DESCRIPTION OF THE TASK
In your answer, every line of the records should be written out exactly.

── DATA FOR THIS TASK ──

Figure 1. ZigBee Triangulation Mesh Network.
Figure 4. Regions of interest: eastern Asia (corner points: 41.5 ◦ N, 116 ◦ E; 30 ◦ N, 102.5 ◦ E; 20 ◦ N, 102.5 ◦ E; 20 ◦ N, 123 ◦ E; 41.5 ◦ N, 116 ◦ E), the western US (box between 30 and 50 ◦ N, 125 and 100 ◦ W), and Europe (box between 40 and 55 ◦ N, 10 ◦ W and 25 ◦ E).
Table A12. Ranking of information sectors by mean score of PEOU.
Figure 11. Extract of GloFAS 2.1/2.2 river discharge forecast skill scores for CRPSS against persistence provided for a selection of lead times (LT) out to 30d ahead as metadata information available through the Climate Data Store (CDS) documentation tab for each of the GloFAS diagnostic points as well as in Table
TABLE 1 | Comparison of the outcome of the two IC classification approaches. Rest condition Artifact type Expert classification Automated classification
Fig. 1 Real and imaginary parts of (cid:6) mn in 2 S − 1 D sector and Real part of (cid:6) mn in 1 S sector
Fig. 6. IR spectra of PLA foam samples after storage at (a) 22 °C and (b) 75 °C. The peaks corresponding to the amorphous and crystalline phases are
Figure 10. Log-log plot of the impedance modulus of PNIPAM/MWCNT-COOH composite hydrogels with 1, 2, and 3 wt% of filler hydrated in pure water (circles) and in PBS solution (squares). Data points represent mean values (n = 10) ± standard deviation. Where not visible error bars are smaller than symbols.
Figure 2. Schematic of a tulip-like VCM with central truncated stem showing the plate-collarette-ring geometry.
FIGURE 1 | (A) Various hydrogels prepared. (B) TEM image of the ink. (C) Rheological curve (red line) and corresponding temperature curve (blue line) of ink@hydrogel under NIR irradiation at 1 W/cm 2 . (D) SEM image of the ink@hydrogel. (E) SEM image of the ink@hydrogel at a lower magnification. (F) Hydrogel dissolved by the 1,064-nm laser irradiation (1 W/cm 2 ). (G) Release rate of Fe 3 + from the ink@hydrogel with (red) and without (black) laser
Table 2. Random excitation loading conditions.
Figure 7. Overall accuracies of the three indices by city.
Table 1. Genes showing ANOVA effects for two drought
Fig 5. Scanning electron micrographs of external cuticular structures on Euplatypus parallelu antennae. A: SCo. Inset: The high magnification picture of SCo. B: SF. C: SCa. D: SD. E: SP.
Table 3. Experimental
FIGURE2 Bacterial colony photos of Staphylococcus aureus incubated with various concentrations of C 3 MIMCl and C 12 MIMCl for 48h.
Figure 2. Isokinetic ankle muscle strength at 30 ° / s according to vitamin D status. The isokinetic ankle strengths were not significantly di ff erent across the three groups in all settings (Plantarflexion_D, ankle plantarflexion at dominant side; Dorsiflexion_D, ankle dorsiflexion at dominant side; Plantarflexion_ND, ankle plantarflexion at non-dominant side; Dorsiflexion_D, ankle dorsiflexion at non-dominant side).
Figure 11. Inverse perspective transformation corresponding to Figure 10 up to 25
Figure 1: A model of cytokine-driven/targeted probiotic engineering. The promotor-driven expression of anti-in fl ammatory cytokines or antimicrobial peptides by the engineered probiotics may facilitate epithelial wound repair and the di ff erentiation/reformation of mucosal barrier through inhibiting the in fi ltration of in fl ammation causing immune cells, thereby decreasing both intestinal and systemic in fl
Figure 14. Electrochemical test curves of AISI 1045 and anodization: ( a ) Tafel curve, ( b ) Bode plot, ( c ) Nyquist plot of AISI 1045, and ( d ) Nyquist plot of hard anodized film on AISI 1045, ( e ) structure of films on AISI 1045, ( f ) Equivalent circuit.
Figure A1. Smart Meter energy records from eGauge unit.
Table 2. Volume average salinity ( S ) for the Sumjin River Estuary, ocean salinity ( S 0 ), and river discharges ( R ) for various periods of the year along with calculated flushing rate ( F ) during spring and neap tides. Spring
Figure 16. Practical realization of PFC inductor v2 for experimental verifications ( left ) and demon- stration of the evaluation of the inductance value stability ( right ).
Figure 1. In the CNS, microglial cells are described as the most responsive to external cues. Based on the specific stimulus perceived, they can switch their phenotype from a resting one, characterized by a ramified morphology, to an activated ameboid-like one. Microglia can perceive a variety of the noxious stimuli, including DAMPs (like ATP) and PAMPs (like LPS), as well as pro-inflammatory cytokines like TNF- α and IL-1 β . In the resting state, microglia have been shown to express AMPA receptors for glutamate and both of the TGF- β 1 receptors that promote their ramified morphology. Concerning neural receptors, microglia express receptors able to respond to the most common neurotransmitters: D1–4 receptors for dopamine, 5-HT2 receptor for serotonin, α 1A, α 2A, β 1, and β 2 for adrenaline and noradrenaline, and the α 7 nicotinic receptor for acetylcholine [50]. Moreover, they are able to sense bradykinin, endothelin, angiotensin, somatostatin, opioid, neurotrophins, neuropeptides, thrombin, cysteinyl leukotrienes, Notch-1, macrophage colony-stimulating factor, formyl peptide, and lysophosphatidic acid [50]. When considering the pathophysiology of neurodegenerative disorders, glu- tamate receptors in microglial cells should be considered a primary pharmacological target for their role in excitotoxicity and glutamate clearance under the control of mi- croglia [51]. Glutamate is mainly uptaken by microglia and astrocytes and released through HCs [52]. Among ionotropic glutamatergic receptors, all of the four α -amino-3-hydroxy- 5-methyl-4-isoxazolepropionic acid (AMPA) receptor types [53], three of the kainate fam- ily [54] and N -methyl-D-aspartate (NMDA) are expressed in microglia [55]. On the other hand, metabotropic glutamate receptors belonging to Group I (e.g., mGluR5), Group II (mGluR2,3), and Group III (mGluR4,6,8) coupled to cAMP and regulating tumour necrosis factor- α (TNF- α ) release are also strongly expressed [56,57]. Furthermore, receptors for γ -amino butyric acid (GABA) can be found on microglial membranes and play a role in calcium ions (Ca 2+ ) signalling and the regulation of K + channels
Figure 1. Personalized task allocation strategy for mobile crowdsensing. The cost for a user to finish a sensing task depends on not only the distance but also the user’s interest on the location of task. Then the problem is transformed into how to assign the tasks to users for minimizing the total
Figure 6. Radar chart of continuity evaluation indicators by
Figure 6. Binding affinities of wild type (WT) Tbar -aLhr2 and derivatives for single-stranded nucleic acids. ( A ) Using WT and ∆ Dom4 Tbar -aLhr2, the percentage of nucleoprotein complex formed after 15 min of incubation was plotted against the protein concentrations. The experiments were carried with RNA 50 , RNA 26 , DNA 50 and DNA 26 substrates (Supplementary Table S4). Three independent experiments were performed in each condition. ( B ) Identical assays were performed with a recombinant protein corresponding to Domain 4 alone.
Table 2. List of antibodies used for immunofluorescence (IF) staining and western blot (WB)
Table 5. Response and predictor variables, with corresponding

───

WRITTEN REPLY
Figure 1. ZigBee Triangulation Mesh Network.
Figure 4. Regions of interest: eastern Asia (corner points: 41.5 ◦ N, 116 ◦ E; 30 ◦ N, 102.5 ◦ E; 20 ◦ N, 102.5 ◦ E; 20 ◦ N, 123 ◦ E; 41.5 ◦ N, 116 ◦ E), the western US (box between 30 and 50 ◦ N, 125 and 100 ◦ W), and Europe (box between 40 and 55 ◦ N, 10 ◦ W and 25 ◦ E).
Table A12. Ranking of information sectors by mean score of PEOU.
Figure 11. Extract of GloFAS 2.1/2.2 river discharge forecast skill scores for CRPSS against persistence provided for a selection of lead times (LT) out to 30d ahead as metadata information available through the Climate Data Store (CDS) documentation tab for each of the GloFAS diagnostic points as well as in Table
TABLE 1 | Comparison of the outcome of the two IC classification approaches. Rest condition Artifact type Expert classification Automated classification
Fig. 1 Real and imaginary parts of (cid:6) mn in 2 S − 1 D sector and Real part of (cid:6) mn in 1 S sector
Fig. 6. IR spectra of PLA foam samples after storage at (a) 22 °C and (b) 75 °C. The peaks corresponding to the amorphous and crystalline phases are
Figure 10. Log-log plot of the impedance modulus of PNIPAM/MWCNT-COOH composite hydrogels with 1, 2, and 3 wt% of filler hydrated in pure water (circles) and in PBS solution (squares). Data points represent mean values (n = 10) ± standard deviation. Where not visible error bars are smaller than symbols.
Figure 2. Schematic of a tulip-like VCM with central truncated stem showing the plate-collarette-ring geometry.
FIGURE 1 | (A) Various hydrogels prepared. (B) TEM image of the ink. (C) Rheological curve (red line) and corresponding temperature curve (blue line) of ink@hydrogel under NIR irradiation at 1 W/cm 2 . (D) SEM image of the ink@hydrogel. (E) SEM image of the ink@hydrogel at a lower magnification. (F) Hydrogel dissolved by the 1,064-nm laser irradiation (1 W/cm 2 ). (G) Release rate of Fe 3 + from the ink@hydrogel with (red) and without (black) laser
Table 2. Random excitation loading conditions.
Figure 7. Overall accuracies of the three indices by city.
Table 1. Genes showing ANOVA effects for two drought
Fig 5. Scanning electron micrographs of external cuticular structures on Euplatypus parallelu antennae. A: SCo. Inset: The high magnification picture of SCo. B: SF. C: SCa. D: SD. E: SP.
Table 3. Experimental
FIGURE2 Bacterial colony photos of Staphylococcus aureus incubated with various concentrations of C 3 MIMCl and C 12 MIMCl for 48h.
Figure 2. Isokinetic ankle muscle strength at 30 ° / s according to vitamin D status. The isokinetic ankle strengths were not significantly di ff erent across the three groups in all settings (Plantarflexion_D, ankle plantarflexion at dominant side; Dorsiflexion_D, ankle dorsiflexion at dominant side; Plantarflexion_ND, ankle plantarflexion at non-dominant side; Dorsiflexion_D, ankle dorsiflexion at non-dominant side).
Figure 11. Inverse perspective transformation corresponding to Figure 10 up to 25
Figure 1: A model of cytokine-driven/targeted probiotic engineering. The promotor-driven expression of anti-in fl ammatory cytokines or antimicrobial peptides by the engineered probiotics may facilitate epithelial wound repair and the di ff erentiation/reformation of mucosal barrier through inhibiting the in fi ltration of in fl ammation causing immune cells, thereby decreasing both intestinal and systemic in fl
Figure 14. Electrochemical test curves of AISI 1045 and anodization: ( a ) Tafel curve, ( b ) Bode plot, ( c ) Nyquist plot of AISI 1045, and ( d ) Nyquist plot of hard anodized film on AISI 1045, ( e ) structure of films on AISI 1045, ( f ) Equivalent circuit.
Figure A1. Smart Meter energy records from eGauge unit.
Table 2. Volume average salinity ( S ) for the Sumjin River Estuary, ocean salinity ( S 0 ), and river discharges ( R ) for various periods of the year along with calculated flushing rate ( F ) during spring and neap tides. Spring
Figure 16. Practical realization of PFC inductor v2 for experimental verifications ( left ) and demon- stration of the evaluation of the inductance value stability ( right ).
Figure 1. In the CNS, microglial cells are described as the most responsive to external cues. Based on the specific stimulus perceived, they can switch their phenotype from a resting one, characterized by a ramified morphology, to an activated ameboid-like one. Microglia can perceive a variety of the noxious stimuli, including DAMPs (like ATP) and PAMPs (like LPS), as well as pro-inflammatory cytokines like TNF- α and IL-1 β . In the resting state, microglia have been shown to express AMPA receptors for glutamate and both of the TGF- β 1 receptors that promote their ramified morphology. Concerning neural receptors, microglia express receptors able to respond to the most common neurotransmitters: D1–4 receptors for dopamine, 5-HT2 receptor for serotonin, α 1A, α 2A, β 1, and β 2 for adrenaline and noradrenaline, and the α 7 nicotinic receptor for acetylcholine [50]. Moreover, they are able to sense bradykinin, endothelin, angiotensin, somatostatin, opioid, neurotrophins, neuropeptides, thrombin, cysteinyl leukotrienes, Notch-1, macrophage colony-stimulating factor, formyl peptide, and lysophosphatidic acid [50]. When considering the pathophysiology of neurodegenerative disorders, glu- tamate receptors in microglial cells should be considered a primary pharmacological target for their role in excitotoxicity and glutamate clearance under the control of mi- croglia [51]. Glutamate is mainly uptaken by microglia and astrocytes and released through HCs [52]. Among ionotropic glutamatergic receptors, all of the four α -amino-3-hydroxy- 5-methyl-4-isoxazolepropionic acid (AMPA) receptor types [53], three of the kainate fam- ily [54] and N -methyl-D-aspartate (NMDA) are expressed in microglia [55]. On the other hand, metabotropic glutamate receptors belonging to Group I (e.g., mGluR5), Group II (mGluR2,3), and Group III (mGluR4,6,8) coupled to cAMP and regulating tumour necrosis factor- α (TNF- α ) release are also strongly expressed [56,57]. Furthermore, receptors for γ -amino butyric acid (GABA) can be found on microglial membranes and play a role in calcium ions (Ca 2+ ) signalling and the regulation of K + channels
Figure 1. Personalized task allocation strategy for mobile crowdsensing. The cost for a user to finish a sensing task depends on not only the distance but also the user’s interest on the location of task. Then the problem is transformed into how to assign the tasks to users for minimizing the total
Figure 6. Radar chart of continuity evaluation indicators by
Figure 6. Binding affinities of wild type (WT) Tbar -aLhr2 and derivatives for single-stranded nucleic acids. ( A ) Using WT and ∆ Dom4 Tbar -aLhr2, the percentage of nucleoprotein complex formed after 15 min of incubation was plotted against the protein concentrations. The experiments were carried with RNA 50 , RNA 26 , DNA 50 and DNA 26 substrates (Supplementary Table S4). Three independent experiments were performed in each condition. ( B ) Identical assays were performed with a recombinant protein corresponding to Domain 4 alone.
Table 2. List of antibodies used for immunofluorescence (IF) staining and western blot (WB)
Table 5. Response and predictor variables, with corresponding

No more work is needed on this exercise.